> ASSIGNED TASK
All lines holding the string "cost" should be copied from the data below.

————

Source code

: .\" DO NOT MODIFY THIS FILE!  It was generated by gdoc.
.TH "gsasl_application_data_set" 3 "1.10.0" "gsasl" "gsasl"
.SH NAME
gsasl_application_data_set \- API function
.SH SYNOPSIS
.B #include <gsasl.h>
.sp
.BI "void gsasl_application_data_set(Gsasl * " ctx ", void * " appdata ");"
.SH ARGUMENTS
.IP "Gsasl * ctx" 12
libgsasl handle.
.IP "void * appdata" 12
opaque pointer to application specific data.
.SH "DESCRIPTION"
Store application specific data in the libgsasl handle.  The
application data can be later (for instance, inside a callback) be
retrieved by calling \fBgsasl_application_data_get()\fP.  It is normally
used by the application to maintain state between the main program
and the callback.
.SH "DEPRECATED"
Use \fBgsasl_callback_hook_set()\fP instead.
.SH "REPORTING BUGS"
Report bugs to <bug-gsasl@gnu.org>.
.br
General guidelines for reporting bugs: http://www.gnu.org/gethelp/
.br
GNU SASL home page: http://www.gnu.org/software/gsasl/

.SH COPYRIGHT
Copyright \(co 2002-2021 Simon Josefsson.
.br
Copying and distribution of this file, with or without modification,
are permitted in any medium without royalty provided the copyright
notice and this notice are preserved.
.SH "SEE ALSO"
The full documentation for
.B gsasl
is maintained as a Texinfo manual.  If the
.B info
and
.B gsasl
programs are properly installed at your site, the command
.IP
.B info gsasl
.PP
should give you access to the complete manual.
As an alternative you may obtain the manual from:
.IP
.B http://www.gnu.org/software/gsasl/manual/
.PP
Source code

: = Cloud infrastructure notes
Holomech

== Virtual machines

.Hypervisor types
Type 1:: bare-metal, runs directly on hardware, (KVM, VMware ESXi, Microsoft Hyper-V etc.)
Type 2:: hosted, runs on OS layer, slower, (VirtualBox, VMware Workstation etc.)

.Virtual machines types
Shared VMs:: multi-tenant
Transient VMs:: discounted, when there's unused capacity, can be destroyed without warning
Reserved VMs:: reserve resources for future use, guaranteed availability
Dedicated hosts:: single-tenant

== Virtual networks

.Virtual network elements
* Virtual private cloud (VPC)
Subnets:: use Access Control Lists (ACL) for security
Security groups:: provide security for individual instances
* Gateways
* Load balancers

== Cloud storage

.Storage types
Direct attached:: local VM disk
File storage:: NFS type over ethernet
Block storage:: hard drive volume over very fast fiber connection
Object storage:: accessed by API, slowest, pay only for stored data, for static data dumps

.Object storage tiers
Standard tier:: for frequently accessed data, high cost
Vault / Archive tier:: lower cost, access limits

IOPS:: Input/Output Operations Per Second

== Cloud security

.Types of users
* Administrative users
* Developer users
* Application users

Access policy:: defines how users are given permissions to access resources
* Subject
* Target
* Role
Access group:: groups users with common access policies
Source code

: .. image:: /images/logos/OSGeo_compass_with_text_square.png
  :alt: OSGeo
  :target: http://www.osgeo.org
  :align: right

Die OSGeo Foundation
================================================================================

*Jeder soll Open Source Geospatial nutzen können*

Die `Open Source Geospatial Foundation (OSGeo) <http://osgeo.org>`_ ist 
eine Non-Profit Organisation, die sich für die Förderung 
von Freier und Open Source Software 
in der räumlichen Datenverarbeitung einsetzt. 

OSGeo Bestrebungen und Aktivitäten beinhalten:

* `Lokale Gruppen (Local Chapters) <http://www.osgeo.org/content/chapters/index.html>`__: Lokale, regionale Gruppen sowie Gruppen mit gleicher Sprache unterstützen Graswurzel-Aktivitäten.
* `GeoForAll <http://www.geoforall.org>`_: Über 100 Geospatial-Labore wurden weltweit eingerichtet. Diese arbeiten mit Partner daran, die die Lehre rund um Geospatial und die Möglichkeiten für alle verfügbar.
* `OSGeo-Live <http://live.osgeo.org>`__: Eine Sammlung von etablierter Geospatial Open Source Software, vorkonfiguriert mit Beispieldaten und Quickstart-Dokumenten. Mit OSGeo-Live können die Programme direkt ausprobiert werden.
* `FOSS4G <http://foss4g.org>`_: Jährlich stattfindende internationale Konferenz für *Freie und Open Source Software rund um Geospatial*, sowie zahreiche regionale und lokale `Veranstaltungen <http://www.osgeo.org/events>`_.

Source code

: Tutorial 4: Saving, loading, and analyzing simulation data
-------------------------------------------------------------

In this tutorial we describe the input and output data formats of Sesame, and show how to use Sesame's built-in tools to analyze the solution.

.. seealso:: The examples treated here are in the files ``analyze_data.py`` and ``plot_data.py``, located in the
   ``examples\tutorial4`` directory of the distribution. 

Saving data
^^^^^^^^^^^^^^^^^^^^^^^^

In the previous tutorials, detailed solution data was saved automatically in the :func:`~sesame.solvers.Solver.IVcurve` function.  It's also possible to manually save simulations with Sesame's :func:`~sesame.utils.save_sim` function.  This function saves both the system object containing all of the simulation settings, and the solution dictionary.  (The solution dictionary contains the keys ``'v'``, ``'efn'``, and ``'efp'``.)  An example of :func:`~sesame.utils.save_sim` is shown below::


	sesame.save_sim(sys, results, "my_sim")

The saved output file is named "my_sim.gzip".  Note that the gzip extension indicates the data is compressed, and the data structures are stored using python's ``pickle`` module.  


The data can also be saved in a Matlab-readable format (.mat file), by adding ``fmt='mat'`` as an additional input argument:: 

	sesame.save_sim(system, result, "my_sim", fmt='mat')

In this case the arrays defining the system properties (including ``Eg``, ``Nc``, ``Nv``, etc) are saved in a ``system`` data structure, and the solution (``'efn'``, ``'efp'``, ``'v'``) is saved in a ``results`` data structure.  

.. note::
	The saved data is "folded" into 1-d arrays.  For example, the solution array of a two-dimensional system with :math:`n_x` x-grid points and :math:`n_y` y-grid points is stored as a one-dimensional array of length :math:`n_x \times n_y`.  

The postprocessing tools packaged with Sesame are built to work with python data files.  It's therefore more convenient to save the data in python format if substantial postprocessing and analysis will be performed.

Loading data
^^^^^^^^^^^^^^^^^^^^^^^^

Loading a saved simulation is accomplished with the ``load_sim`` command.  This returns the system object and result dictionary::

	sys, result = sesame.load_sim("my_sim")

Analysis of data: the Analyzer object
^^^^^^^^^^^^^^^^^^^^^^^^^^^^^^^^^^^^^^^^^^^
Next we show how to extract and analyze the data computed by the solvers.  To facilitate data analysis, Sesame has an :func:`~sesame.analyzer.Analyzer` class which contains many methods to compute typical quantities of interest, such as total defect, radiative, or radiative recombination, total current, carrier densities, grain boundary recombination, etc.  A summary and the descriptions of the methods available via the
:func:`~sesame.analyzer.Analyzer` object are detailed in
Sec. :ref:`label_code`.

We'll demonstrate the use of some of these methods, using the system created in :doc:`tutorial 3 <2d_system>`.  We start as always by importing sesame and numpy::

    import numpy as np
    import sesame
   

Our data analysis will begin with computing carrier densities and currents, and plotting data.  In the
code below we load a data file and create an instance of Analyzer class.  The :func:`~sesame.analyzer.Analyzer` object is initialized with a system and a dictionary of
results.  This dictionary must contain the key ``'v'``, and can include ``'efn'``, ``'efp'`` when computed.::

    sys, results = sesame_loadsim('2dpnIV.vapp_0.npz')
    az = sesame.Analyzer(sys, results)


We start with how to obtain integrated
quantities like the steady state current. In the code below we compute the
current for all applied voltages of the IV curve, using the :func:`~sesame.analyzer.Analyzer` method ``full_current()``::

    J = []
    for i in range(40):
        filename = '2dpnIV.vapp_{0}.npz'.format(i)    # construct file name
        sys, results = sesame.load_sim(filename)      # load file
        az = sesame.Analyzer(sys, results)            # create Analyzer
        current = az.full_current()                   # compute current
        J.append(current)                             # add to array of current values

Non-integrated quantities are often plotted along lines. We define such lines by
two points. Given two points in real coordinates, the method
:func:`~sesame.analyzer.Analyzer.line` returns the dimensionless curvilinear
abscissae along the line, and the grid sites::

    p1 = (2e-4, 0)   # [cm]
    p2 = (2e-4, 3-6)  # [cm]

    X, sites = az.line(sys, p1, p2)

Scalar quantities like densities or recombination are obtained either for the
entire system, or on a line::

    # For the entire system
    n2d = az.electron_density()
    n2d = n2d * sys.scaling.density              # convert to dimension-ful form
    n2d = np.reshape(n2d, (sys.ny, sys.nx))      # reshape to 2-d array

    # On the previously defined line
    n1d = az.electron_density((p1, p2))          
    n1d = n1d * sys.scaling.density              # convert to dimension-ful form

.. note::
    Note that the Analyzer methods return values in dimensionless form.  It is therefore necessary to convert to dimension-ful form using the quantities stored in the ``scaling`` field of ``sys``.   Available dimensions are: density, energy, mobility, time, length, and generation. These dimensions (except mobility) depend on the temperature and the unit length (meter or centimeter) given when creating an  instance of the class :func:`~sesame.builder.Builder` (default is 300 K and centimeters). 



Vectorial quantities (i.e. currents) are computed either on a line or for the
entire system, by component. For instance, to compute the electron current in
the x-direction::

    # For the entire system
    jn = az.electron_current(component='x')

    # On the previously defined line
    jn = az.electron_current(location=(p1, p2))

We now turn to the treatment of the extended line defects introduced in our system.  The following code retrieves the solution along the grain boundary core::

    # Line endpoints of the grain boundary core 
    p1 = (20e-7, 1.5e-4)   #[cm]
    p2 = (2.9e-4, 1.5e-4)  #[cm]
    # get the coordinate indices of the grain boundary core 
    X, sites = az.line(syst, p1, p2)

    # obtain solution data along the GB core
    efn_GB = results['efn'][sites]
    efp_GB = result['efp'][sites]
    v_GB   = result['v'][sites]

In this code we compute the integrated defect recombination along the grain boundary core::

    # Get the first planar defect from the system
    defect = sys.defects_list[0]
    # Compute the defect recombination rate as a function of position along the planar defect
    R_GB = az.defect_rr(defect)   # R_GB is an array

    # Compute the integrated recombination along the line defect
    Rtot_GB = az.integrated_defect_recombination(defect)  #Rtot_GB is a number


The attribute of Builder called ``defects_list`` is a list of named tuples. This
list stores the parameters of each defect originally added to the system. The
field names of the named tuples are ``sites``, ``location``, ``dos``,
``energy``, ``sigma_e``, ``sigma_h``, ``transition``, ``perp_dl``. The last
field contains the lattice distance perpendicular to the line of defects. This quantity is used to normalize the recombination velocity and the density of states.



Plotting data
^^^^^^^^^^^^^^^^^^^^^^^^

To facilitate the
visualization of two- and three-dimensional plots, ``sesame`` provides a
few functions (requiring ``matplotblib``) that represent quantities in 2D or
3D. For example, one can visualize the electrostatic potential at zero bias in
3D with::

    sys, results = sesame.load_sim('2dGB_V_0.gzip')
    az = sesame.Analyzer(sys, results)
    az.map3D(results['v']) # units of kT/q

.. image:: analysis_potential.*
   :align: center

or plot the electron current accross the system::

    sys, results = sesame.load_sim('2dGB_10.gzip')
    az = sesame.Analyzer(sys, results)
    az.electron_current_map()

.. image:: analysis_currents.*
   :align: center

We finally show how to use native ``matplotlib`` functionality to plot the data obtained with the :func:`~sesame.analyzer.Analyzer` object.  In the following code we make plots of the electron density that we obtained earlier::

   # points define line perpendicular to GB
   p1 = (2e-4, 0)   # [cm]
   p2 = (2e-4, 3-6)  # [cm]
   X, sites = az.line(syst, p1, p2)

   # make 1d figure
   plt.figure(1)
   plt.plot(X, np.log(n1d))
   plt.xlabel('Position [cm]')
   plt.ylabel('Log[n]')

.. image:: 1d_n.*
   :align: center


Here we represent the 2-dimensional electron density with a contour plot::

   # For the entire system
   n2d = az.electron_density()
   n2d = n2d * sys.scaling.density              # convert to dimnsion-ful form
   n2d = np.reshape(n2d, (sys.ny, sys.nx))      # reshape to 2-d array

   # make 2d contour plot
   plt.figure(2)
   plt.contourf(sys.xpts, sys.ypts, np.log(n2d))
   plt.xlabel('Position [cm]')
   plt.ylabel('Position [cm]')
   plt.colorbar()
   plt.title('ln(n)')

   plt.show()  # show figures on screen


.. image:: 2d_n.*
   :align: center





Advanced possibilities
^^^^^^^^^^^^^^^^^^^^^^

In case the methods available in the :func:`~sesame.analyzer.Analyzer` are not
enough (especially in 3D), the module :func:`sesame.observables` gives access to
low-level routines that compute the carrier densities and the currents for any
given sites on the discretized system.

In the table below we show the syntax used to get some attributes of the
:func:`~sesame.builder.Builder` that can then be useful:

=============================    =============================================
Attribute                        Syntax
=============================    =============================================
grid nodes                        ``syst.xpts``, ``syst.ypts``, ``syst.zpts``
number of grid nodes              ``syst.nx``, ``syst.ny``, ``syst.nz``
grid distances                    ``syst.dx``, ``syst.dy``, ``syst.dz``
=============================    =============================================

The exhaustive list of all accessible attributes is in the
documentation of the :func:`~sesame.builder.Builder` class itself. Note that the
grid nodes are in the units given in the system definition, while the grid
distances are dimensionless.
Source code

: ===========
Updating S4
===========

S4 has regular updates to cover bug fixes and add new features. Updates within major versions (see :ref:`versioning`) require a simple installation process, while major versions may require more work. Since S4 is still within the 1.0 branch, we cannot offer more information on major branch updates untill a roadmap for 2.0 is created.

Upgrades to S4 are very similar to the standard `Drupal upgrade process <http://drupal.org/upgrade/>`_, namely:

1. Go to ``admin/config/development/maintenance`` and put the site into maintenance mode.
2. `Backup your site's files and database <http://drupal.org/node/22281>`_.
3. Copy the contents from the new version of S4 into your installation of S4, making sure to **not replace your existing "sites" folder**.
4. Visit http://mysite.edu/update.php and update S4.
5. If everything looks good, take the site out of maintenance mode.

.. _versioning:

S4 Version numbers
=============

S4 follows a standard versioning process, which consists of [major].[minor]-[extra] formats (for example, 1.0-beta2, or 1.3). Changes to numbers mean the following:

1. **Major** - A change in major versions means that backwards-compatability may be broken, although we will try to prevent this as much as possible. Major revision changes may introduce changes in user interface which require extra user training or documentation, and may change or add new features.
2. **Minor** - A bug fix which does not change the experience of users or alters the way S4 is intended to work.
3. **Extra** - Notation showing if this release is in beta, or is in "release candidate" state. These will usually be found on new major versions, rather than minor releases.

————

> RESULT
Standard tier:: for frequently accessed data, high cost
Vault / Archive tier:: lower cost, access limits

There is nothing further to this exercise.